Я отшатнулась от окна, немного изумив профессора. Посмотрела еще раз внимательнейшим образом на него. Он никуда не летел. Он взял паузу.

– Юлия, что с Вами? – вежливо спросил он.

– Нет, ничего, все хорошо… только… А, может быть, мы сделаем перерыв и пойдем выпить кофе? – самым милым образом, чтобы скрыть шок от недавнего пребывания в вороньих перьях, спросила я.

– Да, конечно! – профессор был не менее мил, – я и сам хотел вам это предложить…

Я с некоторой опаской посмотрела в окно. Вороны не было.

Мы поднялись, чтобы переместиться к еде.


Что это было? Фантазии? Возможно.

А что если я реально «подхватила» часть вороньих мыслей? С людьми мне это иногда удается, почему не могло выйти с птицей?

Тогда я точно знаю, что ворона к счастью не способна. Она влекома инстинктом выживания и некими программами поведения, заложенными генетически: поесть, попить, поклевать. (Клевать почему-то было совершенно необходимо. И непрерывно перемещаться на небольшие расстояния. Клевать и отскакивать, двигаться и клевать, клевать, клевать…). Возможна стабилизация на уровне удовлетворения и мобилизация при неудовлетворении. Всё.

А что, если это была не ворона, а я? И мысли тоже были мои? И восприятие действительности за окном тоже было мое?! Это лично для меня еще страшнее! А вдруг, действительно, в то время, когда современные, относительно периода существования млекопитающих, структуры моего мозга тщетно пытались загрузить в себя Фихте, на поверхность сознания всплыло восприятие мира самыми древними частями моего мозга? И это моя животная сущность показала свой истинный лик?! И это я, женщина, ранним зимним утром цитирующая Гераклита, остро желала скакать в поисках еды?
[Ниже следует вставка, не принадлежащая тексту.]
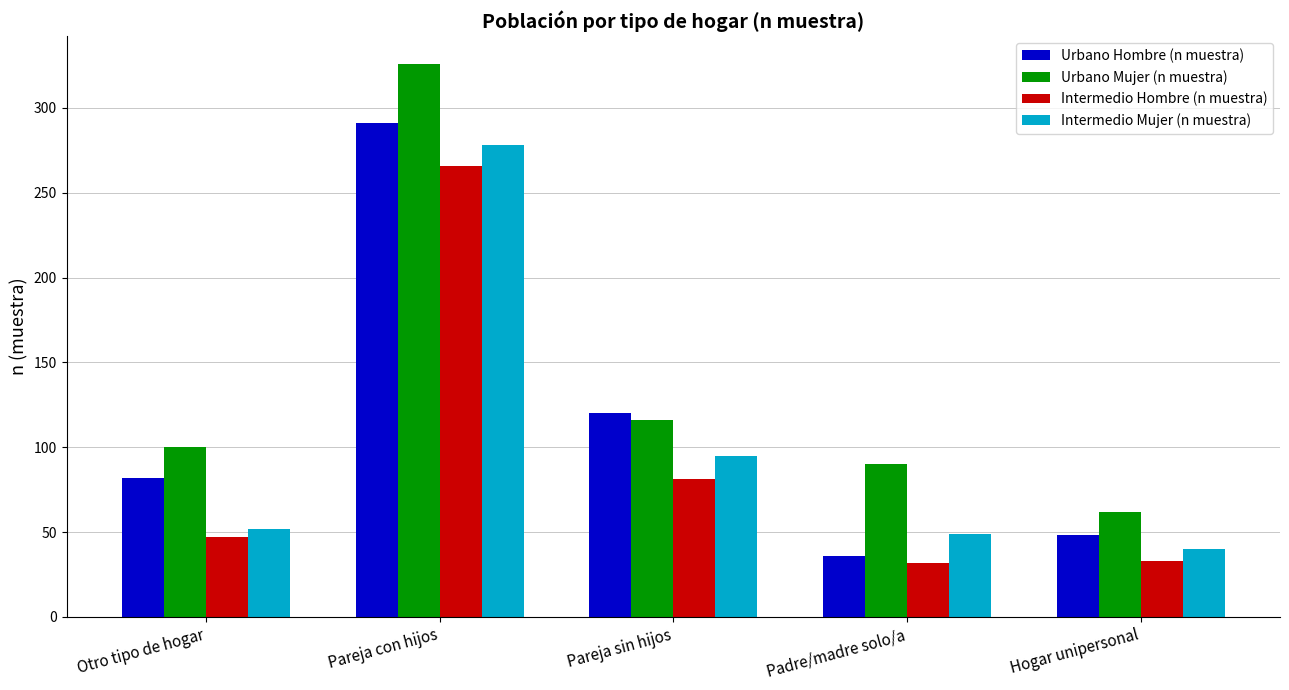

What is the difference between the highest and lowest values at Pareja con hijos?

60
Для меня это означает, что я, подобно вороне, тоже могу метаться в тисках инстинктов и для какой-то части меня мир всегда будет враждебен и опасен. Он навсегда останется в позиции «контр-я». Это произойдет немедленно, как только я перестану использовать свой мозг в полном объеме для анализа окружающей среды, осмысления, принятия результатов этого анализа и дальнейшего влияния на мир на их основе. Мир мгновенно станет враждебным и непредсказуемым. Это будет почти незаметно для меня и может произойти мгновенно, как случившееся перемещение в воронью душу.

Образованные и умственно развитые люди гораздо счастливее в целом по популяции, чем необразованные, доказано социологически6. И мне это абсолютно понятно. Ворона, или, чтобы не заходить на территорию орнитологов, «ворона», существующая во мне, к счастью не способна.

Уважаемый профессор был счастлив. Об этом говорили его выражение лица, здоровье, веселый и легкий нрав, спокойное отношение к миру, который для него был предсказуем, управляем и оттого безопасен.

Если «ворона» не способна к счастью, означает ли, что она несчастна? Вовсе нет. Потому что категории «несчастье» для нее не существует точно также как и категории «счастье».

О принятии и прощении7

Как только мы осознаем необходимость если не счастья, то, по крайней мере, благостного, умиротворенного состояния души, мы приближаемся к таким понятиям как принятие и прощение. Самих себя и других людей.

Казалось бы, такая простая вещь – простить. Мы все время говорим: «Извините, простите, пожалуйста, прошу прощения, не стоит извинений, не за что…». Прощаем ли?

Настоящее прощение – вещь сложная. Думается мне, что оно укрепилось в нравственности человечества вместе с распространением мировых религий. Одновременно с фиксацией неравенства как позитивного факта. (Сколь бы дико ни звучала для вас сейчас эта фраза, примите ее пока просто к сведению). Поясняю. Сложно простить равного себе. Равного справедливее предавать суду и заслуженному наказанию, требовать с него выкуп, цену обиды или пролитой крови, мстить ему и его роду. С равным – ветхозаветное «око за око и зуб за зуб». И это справедливо.